Tornando alla domanda del titolo, emerge con chiarezza una furiosa battaglia culturale su ciò che resta della destra e della sinistra, rendendo quindi il tema più attuale che mai attuale. L’identità dei due termini, di questa fondamentale dicotomia politica, rimane qualcosa di sfuggente che non si riesce mai ad afferrare completamente. A tratti risulta evidente che nello scenario multiforme, non lineare, disordinato del mondo globalizzato non ci siano più confini certi e chiaramente delineabili nemmeno per quel che riguarda la destra e la sinistra. E ciò spesso ci fa concludere che forse la destra e la sinistra hanno ormai fatto il loro corso e non siano più in grado di descrivere efficacemente lo spazio politico attuale. Ma, citando lo storico e politologo Marco Revelli ne “La politica senza politica”, l’analisi cruda del degrado politico, sfociato nel populismo a seguito della progressiva erosione della democrazia e di una tremenda involuzione dei partiti, ci fa capire che il tema è sempre attuale.

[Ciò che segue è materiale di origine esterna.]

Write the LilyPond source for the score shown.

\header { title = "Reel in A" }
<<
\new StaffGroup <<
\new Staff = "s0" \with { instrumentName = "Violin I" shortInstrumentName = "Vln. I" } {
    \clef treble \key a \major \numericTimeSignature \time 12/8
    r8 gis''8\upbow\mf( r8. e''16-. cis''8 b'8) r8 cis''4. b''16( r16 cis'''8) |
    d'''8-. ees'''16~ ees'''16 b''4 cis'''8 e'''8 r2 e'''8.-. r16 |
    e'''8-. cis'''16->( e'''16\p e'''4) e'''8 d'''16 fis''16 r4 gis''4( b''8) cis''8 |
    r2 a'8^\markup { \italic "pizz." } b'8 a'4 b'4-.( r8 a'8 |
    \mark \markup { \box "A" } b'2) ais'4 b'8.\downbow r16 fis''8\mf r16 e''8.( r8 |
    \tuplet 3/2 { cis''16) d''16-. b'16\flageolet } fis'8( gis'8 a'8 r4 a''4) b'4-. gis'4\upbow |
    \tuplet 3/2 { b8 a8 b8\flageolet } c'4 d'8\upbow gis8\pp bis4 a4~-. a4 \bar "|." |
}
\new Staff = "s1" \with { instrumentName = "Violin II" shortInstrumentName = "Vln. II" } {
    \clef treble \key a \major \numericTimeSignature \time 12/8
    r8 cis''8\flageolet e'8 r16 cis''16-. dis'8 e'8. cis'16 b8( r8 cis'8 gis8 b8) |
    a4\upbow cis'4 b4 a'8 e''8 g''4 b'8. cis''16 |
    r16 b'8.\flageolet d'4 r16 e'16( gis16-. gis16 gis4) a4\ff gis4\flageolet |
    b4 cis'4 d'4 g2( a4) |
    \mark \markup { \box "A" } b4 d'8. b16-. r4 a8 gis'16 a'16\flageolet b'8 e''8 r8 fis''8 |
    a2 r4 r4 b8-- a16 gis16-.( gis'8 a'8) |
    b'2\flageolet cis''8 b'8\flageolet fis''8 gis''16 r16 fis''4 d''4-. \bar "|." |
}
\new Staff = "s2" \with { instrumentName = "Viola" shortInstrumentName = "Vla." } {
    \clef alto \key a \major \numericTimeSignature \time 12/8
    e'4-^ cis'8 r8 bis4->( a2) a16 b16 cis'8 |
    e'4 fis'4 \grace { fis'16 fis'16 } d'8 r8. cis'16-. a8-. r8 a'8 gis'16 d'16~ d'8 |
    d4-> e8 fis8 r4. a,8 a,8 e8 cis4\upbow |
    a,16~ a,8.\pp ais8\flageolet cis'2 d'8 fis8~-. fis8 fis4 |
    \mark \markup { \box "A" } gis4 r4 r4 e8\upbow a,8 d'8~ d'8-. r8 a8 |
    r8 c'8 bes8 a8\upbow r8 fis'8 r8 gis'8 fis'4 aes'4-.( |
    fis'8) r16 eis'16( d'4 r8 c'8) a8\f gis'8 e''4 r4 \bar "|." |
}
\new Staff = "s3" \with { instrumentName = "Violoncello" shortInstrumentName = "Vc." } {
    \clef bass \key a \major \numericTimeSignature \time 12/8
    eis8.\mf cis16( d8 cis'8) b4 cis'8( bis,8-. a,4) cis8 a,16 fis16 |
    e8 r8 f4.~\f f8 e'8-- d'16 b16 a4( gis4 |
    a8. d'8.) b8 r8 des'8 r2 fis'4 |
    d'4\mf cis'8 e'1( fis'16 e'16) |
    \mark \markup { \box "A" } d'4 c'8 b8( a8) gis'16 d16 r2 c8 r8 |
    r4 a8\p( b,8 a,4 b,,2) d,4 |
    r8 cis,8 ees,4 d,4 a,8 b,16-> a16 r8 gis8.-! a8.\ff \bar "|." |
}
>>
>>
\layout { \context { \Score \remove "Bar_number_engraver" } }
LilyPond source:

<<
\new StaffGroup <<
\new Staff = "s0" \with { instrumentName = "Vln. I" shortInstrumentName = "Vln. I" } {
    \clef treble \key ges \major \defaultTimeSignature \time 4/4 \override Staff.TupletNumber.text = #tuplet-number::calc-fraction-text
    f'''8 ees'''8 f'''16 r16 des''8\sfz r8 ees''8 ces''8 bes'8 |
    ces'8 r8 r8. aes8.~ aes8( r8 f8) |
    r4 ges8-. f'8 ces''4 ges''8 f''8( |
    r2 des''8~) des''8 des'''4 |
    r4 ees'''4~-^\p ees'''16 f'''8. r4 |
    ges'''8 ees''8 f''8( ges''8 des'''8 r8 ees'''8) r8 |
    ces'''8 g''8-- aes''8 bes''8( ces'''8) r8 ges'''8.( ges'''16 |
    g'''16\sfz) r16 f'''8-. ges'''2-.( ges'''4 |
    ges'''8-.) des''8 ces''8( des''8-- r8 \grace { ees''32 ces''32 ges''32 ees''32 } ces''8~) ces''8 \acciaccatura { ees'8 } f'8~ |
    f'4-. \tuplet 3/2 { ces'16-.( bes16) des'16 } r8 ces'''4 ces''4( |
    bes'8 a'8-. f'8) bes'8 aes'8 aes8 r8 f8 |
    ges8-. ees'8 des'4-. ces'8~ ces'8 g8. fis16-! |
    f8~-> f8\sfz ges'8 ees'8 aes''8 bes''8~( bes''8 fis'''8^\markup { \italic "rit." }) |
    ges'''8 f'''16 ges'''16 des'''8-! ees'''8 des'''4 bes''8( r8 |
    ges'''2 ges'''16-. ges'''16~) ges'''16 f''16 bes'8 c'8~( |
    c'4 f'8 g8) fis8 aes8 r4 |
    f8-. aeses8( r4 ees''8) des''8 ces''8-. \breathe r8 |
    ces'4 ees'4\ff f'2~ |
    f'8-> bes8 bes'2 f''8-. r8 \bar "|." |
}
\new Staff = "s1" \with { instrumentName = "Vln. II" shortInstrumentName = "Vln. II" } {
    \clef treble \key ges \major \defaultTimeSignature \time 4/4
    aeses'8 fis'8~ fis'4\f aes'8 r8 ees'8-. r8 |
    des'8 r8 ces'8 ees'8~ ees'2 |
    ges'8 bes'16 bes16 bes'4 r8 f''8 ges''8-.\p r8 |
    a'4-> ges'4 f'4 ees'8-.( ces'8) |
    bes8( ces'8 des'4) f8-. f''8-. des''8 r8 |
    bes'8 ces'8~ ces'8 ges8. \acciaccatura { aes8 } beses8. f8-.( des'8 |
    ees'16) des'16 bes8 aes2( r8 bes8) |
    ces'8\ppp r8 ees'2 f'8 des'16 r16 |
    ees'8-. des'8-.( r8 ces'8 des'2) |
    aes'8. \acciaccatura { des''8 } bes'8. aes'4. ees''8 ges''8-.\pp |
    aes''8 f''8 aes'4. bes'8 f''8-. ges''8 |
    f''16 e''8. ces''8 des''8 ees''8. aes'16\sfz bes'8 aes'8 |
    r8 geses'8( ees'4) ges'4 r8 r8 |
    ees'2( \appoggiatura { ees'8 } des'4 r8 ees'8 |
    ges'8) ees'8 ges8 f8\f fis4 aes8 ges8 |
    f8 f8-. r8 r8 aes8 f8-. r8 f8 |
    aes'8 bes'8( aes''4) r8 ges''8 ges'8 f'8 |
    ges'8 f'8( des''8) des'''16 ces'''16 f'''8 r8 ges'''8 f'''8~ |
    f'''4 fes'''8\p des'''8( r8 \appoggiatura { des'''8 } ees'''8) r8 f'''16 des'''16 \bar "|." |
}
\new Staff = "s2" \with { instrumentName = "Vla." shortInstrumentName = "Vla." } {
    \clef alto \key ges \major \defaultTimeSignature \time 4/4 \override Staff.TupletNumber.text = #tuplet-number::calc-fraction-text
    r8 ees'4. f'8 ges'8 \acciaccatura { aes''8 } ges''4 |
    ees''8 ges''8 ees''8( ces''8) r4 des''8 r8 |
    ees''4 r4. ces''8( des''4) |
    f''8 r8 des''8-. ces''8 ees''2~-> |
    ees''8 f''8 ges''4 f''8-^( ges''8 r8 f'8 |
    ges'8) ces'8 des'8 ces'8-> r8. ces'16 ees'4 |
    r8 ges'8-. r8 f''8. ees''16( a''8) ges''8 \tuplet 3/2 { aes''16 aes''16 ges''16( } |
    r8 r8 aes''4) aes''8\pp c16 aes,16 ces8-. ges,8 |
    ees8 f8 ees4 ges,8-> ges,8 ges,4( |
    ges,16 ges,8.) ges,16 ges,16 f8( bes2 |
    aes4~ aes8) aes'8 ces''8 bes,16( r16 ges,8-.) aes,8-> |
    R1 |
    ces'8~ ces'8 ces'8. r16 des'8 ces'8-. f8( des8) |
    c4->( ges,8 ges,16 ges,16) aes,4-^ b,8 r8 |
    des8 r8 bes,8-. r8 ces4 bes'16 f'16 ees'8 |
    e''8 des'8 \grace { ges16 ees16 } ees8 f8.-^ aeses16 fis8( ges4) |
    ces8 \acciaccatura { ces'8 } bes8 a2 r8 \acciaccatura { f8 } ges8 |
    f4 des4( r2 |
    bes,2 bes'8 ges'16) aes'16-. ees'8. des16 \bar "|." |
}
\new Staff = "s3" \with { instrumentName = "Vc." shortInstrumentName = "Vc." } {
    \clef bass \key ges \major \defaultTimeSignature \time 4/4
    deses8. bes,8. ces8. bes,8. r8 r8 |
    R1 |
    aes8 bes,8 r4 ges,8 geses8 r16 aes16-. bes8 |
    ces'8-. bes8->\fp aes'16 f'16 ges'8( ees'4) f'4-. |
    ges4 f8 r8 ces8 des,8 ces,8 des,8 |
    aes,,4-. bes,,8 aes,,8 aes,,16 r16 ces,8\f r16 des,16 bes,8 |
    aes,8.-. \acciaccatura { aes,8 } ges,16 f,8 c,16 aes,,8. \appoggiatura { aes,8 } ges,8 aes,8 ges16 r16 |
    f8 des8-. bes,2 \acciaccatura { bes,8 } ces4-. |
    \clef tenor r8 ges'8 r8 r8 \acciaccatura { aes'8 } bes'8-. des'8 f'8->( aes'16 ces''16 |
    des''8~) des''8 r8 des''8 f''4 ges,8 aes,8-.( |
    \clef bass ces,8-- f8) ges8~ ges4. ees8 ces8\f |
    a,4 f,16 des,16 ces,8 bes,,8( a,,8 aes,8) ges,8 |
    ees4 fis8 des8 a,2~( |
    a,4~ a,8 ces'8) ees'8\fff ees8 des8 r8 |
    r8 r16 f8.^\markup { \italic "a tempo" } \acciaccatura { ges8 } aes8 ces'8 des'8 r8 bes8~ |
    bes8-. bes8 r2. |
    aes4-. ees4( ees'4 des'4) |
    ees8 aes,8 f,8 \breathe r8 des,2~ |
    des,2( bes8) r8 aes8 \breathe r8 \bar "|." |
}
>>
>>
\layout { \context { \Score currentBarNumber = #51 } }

L’egemonia neo-liberista, la nuova lotta di classe, l’apparizione sulla scena politica di impudenti “millantatori” ( lo storico cita Trump che sembrava Lenin ma era pur sempre un miliardario), le contraddizioni della destra e l’attuale distanza antropologica tra gli esponenti della “sinistra” ed il popolo (che essa dovrebbe rappresentare), hanno innescato il voto di protesta e premiato i populisti, decretando la morte della politica. Il suo è stato un evidente, pur nella critica severa e nella sofferta constatazione dell’attuale “vuoto” della politica, richiamo alla storica distinzione “destra/sinistra”, che quindi è più viva che mai.
Ecco perché è fondamentale votare, benché nauseati da una politica che stenta a rappresentarci, siamo chiamati a svolgere il nostro dovere: dare sfogo alle nostre idee per legittimare i nostri diritti. Buon voto a tutti, sia a destra che a sinistra.